Swami Vivekananda, um devoto do yoga que nasceu na cidade indiana de Calcutá em 1863, foi a primeira pessoa a importar esta prática para os Estados Unidos da América, em finais do século XIX. Naquela época, Vivekananda enquadrava o yoga nas esferas da filosofia, psicologia e do aperfeiçoamento pessoal. Existia uma áurea mágica, quase sobrenatural, no yoga que ensinava, muito diferente, portanto, das versões que hoje se vulgarizaram, mais focadas no treino da postura física e na respiração.
Apesar de ter chegado a usar a expressão “fica como uma rocha, tu és indestrutível”, junto dos seus estudantes, estas palavras não eram para ser entendidas de forma literal, eram somente uma metáfora para o estado de espírito que pretendia para os seus discípulos.
Mais tarde, a chegada à Europa e EUA das antigas tradições indianas do hatha, um yoga físico, no dealbar do século XX, levou à sua fusão com as formas ocidentais de cultura física, abrindo portas ao yoga como hoje o conhecemos. Um dos nomes que popularizou esta nova prática como meio para alcançar benefícios práticos de saúde foi o também indiano Swami Kuvalayananda, que viveu até 1966.
E foi precisamente na década de 1960 que o yoga, na sua versão ocidentalizada, se difundiu em massa com a ajuda da televisão, atraindo depois a atenção dos movimentos Hippie e New Age, que o ajudaram a popularizar ainda mais. Tudo se robusteceu com as famosas aulas compactadas em cassetes de vídeo e DVDs, nas décadas de 80 e 90, ao levar a prática para o interior dos lares americanos, tendo depois dado azo a toda uma indústria de fitness que, só em Terras do Tio Sam e segundo números de 2016, conta com 37 milhões de praticantes.
Este número de pessoas é responsável por gastar 13,5 milhões de euros com o yoga (ainda dados de 2016), sendo que cerca de cinco mil milhões se destinam ao pagamento de aulas. O resto é o custo dos acessórios necessários e afins. Estima-se que, nos últimos quatro anos, todas estas cifras tenham aumentado muito mais. Além do mais, é preciso ter em conta que, conforme indicam os últimos dados estatísticos, 37% dos filhos com menos de 18 anos, dos praticantes, também faz yoga.

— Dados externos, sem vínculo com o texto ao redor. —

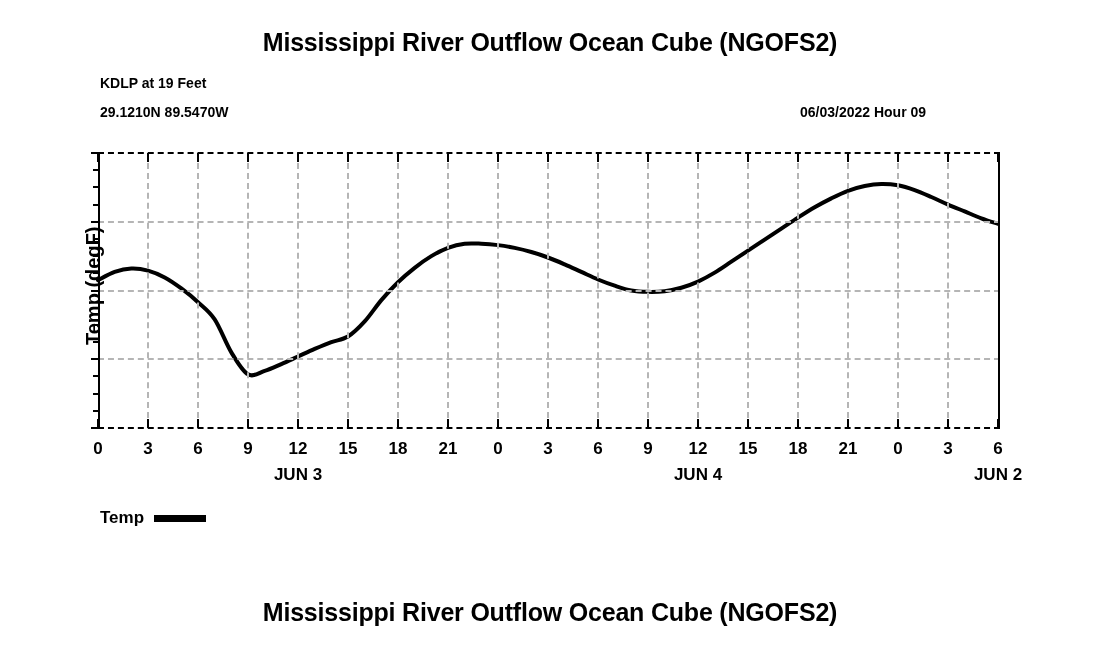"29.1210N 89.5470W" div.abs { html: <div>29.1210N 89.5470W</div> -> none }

No entanto, e igualmente nos EUA, tem surgido uma tendência inquietante. “As pessoas que são atraídas para o yoga são as mesmas que se sentiram marginalizadas e dececionadas pelo sistema médico, explica à revista Insider Julian Walker, uma instrutora de yoga dos EUA que estudou as práticas de culto nesta indústria do bem-estar. Só que o problema mostrou ser bem mais profundo quanto esta publicação online, numa investigação jornalística que publicou em meados deste mês, revelou que as redes sociais de grupos de yoga estão a partilhar as mesmas descabidas teorias da conspiração do grupo extremista QAnon, incluindo desinformação médica em plena pandemia.
Eles dizem o quê!?
Em 2019, o FBI declarou que o movimento de extrema-direita QAnon era uma ameaça terrorista nacional, levando as redes sociais Facebook, Instagram, Youtube e Twitter a um esforço concertado para apagar todas as páginas relacionadas com o grupo. O pior é que o presidente incumbente dos EUA, o republicano Donald Trump, já fez declarações em que legitimava, de forma indireta, as suas teorias da conspiração, apesar de não existir qualquer tipo de base fatual que prove as suas afirmações fantasiosas.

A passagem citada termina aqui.